I agree that things get trickier recently because now some browsers have WebSocket class but miss some features (such as binary). So there would be some use case where something like FORCE_FLASH is useful. But that's not a (main) goal of this library. Something focusing on that direction should be a separated project.

kanaka commented 12 years ago

@gimite, I think I wasn't clear the first time. Firefox 4 and Firefox 5 support arraybuffer data types, but do not have WebSocket (at least not enabled by default). So for firefox 4 and firefox 5, allowing arraybuffers to be sent in web-socket-js makes perfect sense. In other words, whether or not we have support for binaryType="array" we should have support for binaryType="arraybuffer" in order to support firefox 4 and firefox 5 more fully.

So I think we should add binaryType="arrayBuffer", adding support for binaryType="array" is a separate issue that shouldn't affect that decision.

Also binaryType="array" is useful for more than just with WEB_SOCKET_FORCE_FLASH. It's useful on IE 6,7,8,9 and firefox 3.0,3.5,3.6 and Opera 10 and 11 (and probably 12 too) because none of those browsers have websocket support enabled by default.

Also, I'm willing to support both arraybuffer (and normal array) functionality in web-socket-js if that is your concern.

gimite commented 12 years ago

So I think we should add binaryType="arrayBuffer", adding support for binaryType="array" is a separate issue that shouldn't affect that decision.

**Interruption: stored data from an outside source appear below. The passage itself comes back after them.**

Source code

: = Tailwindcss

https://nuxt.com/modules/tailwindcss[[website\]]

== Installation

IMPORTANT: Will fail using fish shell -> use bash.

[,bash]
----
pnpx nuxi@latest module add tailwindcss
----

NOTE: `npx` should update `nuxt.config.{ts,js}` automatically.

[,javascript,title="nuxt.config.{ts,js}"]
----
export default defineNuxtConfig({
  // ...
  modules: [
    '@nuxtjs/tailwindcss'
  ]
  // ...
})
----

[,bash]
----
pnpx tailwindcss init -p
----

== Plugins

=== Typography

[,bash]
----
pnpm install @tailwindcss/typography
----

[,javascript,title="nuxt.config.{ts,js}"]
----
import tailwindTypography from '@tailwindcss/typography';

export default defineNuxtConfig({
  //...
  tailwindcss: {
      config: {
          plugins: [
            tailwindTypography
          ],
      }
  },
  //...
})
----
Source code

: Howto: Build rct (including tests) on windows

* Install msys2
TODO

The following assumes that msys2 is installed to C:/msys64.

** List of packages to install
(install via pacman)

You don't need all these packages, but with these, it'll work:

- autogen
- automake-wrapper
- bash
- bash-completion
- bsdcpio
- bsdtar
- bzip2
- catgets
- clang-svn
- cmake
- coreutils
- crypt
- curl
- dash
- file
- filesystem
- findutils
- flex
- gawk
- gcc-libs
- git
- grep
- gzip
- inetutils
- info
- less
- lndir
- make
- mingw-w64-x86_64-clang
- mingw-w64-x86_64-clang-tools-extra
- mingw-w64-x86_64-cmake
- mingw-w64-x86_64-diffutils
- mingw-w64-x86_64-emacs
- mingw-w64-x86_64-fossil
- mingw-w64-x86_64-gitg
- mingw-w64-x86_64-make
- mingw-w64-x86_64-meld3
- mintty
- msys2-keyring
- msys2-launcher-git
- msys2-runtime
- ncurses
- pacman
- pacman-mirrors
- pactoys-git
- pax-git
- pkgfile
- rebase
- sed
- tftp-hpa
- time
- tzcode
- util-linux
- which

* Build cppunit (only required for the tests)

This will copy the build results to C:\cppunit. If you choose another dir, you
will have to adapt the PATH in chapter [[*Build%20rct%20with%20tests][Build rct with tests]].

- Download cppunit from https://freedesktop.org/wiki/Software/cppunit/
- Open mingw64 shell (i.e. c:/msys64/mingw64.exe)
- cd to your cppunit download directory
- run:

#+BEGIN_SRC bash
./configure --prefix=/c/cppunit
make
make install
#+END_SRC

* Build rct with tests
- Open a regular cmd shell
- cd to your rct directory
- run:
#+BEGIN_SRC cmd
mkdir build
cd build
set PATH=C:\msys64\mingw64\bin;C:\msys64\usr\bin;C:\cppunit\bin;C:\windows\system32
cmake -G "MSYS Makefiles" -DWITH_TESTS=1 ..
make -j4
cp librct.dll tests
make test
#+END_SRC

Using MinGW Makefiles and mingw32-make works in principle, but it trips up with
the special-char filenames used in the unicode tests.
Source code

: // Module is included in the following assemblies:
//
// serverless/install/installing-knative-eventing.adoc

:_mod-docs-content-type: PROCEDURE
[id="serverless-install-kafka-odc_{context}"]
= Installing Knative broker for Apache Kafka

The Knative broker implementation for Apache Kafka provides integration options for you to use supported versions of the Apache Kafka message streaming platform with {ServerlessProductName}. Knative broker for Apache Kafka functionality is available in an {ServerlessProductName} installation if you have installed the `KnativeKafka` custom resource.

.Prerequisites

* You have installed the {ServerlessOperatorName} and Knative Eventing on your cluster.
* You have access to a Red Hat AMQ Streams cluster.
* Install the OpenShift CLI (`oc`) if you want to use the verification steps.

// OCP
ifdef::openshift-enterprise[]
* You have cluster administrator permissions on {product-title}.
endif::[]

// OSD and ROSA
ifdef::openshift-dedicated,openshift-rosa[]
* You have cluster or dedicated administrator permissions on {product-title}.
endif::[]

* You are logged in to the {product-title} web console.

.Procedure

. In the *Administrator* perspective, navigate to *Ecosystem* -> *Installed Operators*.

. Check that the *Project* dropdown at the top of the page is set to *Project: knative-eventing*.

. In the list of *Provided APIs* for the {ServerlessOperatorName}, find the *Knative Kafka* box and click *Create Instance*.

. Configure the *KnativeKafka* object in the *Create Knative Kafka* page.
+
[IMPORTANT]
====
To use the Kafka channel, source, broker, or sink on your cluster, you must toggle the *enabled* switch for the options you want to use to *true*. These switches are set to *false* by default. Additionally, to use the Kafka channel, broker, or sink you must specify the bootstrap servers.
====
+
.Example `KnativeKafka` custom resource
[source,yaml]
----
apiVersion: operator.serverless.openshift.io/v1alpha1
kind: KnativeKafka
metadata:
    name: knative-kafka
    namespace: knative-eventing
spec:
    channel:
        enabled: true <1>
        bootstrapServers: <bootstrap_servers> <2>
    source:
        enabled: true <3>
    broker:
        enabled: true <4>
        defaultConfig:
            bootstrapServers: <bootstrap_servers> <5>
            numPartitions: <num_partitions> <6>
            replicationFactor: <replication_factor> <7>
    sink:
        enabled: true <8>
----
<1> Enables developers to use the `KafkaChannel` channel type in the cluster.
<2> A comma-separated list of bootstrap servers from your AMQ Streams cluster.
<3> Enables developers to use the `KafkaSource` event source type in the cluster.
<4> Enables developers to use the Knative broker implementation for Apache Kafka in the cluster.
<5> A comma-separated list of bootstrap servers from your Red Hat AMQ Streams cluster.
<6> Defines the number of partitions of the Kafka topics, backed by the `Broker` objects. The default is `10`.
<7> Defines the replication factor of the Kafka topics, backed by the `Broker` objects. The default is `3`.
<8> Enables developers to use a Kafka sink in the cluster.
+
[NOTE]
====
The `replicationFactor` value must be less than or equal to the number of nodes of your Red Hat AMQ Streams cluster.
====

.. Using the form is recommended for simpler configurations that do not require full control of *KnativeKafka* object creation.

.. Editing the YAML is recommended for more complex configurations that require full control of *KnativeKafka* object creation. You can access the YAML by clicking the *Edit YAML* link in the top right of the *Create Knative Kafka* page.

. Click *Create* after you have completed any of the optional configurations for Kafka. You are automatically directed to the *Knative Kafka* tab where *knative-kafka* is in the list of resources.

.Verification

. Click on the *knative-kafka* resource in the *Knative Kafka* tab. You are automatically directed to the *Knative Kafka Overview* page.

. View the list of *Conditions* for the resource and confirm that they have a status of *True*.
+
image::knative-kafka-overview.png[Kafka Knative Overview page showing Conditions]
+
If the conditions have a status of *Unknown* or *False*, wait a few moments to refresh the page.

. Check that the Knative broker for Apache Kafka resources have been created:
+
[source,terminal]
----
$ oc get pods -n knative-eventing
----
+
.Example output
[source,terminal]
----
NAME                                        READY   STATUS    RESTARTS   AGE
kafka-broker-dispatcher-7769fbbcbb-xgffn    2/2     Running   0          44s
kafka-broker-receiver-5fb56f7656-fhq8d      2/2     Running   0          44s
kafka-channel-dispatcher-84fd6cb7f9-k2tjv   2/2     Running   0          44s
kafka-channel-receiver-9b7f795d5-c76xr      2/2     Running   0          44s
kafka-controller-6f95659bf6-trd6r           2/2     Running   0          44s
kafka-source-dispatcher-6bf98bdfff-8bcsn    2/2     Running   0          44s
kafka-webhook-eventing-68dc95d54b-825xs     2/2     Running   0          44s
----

I agree that it's separated issue. My first bullet point in previous post is about ArrayBuffer support. My second point is about binaryType="array" support.

For ArrayBuffer support, actually it depends on whether we use MozWebSocket (instead of Flash implementation) when available. I think we should, though we haven't yet. When we do that, even if we add ArrayBuffer support, it is available only on some old browsers (Firefox 4, 5), and is not available in latest version of all major browsers (Firefox 6, Chrome 14, etc.) assuming FORCE_FLASH is false. This doesn't seem very useful.